— Michel Foucault
A search for the milk of human kindness, a pursuit to find sanity in insanity brought Haoai: The Eleventh Planet (a play directed by Goutam Halder) on stage last night in the 11th Mahindra Excellence in Theatre Awards and Festival.
When the curtain opened, in the background Van Goghs painting The Starry Night (it depicts the view from the east facing window of his asylum room just before dawn) along with the supposed junk of the three vagrants, which later turns into a rocket, made people anticipate a fascinating act of drama. According to the director Goutam Halder, when he sent a picture of the set to the Slovenian playwright Evald Flisar (Writer of the play), he said that this is the best stage design he could have ever imagined for his own play.
For Halder, the cyclorama (oblivion) created through Van Goghs painting did justice to the theme of running out of time. The freedom clock for the three vagrants who are also escapees from a mental asylum was fading. The tick-tock was becoming feebler and feebler as the Bhadralok (community of decent, hardworking people) was pushing too hard with all its temptations for their unquestionable surrender.
Throughout the play the three vagrants tried to defy the conventions of the societal framework, but one by one, all ended up searching their idealized Eleventh Planet in the Bhadralok or the community of Bonkers.
According to Dyuti Ghosh (Actor, Meni) the play explores the untouched grounds of vagrant psychology. The play attempts to catch that insane spirituality which makes vagrants let go of this material world (maya) but in the process it also portrays the consequences related to it.
Apart from being a hilarious comedy, the emotional moments in the play made people to wipe their tears.
Polu: (to Meni) You killed your own one-year child by feeding him carrots, which came back as it is and you washed them and fed him again.
Meni: (crying) I was just finding a way to recycle baby food for poor families.
The scene in which Polu and Meni set up a table and imagined to eat all the Bengali delicacies made people think about this strata of society whose position is relegated to that of mad people.
According to Halder, these people may be being mad but they are not fools. They are different and that is why they are sick. As Foucault says, Being different is a kind of power which is being suppressed in the mental institutions, the play promptly questions the scales of society which labels a person sane or insane. Because at the end of the day we all are insane in some way or another, otherwise the progress human kind has made would not have been possible.
As Albert Einstein said:
If at first the idea is not absurd, then there is no hope for it.

**WORK INSTRUCTIONS**
1 - In the review of Haoai: The Eleventh Planet, which painting forms the backdrop of the stage set?
2 - Based on the review of Haoai: The Eleventh Planet, say whether each statement agrees with the text, giving yes or no and the words of the text that decide it.
(a) The playwright Evald Flisar is Slovenian.
(b) Dyuti Ghosh directed the play.
(c) The three vagrants have escaped from a mental asylum.

**EXCERPTED RECORDS**
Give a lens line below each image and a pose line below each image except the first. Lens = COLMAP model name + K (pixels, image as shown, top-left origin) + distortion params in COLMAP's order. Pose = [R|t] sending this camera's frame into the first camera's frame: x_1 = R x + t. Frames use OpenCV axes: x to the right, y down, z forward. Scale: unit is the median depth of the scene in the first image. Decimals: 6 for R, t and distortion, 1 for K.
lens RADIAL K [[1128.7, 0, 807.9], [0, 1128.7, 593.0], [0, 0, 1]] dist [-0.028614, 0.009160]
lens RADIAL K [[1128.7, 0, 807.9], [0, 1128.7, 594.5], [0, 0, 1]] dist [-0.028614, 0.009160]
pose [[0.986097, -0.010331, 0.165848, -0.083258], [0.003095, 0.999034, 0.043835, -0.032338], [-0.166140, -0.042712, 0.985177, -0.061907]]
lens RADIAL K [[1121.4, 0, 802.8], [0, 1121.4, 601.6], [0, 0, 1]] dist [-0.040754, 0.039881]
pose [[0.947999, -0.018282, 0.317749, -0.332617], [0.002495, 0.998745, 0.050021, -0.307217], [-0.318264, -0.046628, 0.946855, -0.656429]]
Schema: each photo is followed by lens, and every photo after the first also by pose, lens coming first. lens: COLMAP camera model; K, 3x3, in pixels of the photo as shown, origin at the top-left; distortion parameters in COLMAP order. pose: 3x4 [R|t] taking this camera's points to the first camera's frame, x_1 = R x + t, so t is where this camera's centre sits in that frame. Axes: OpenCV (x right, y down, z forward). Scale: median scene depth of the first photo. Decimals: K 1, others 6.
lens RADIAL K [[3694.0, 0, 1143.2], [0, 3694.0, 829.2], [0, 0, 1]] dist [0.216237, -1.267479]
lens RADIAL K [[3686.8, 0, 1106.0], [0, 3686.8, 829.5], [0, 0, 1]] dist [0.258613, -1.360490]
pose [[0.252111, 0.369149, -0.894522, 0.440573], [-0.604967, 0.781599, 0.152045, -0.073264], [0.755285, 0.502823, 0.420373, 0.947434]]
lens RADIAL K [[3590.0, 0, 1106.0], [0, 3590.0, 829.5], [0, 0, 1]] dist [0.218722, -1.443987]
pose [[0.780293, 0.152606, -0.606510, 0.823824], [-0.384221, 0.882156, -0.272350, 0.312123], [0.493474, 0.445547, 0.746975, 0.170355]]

**EXPECTED RESPONSES**
1 - The Starry Night, by Van Gogh.

2 -
(a) Yes: "the Slovenian playwright Evald Flisar"
(b) No: "a play directed by Goutam Halder" and "Dyuti Ghosh (Actor, Meni)"
(c) Yes: "the three vagrants who are also escapees from a mental asylum"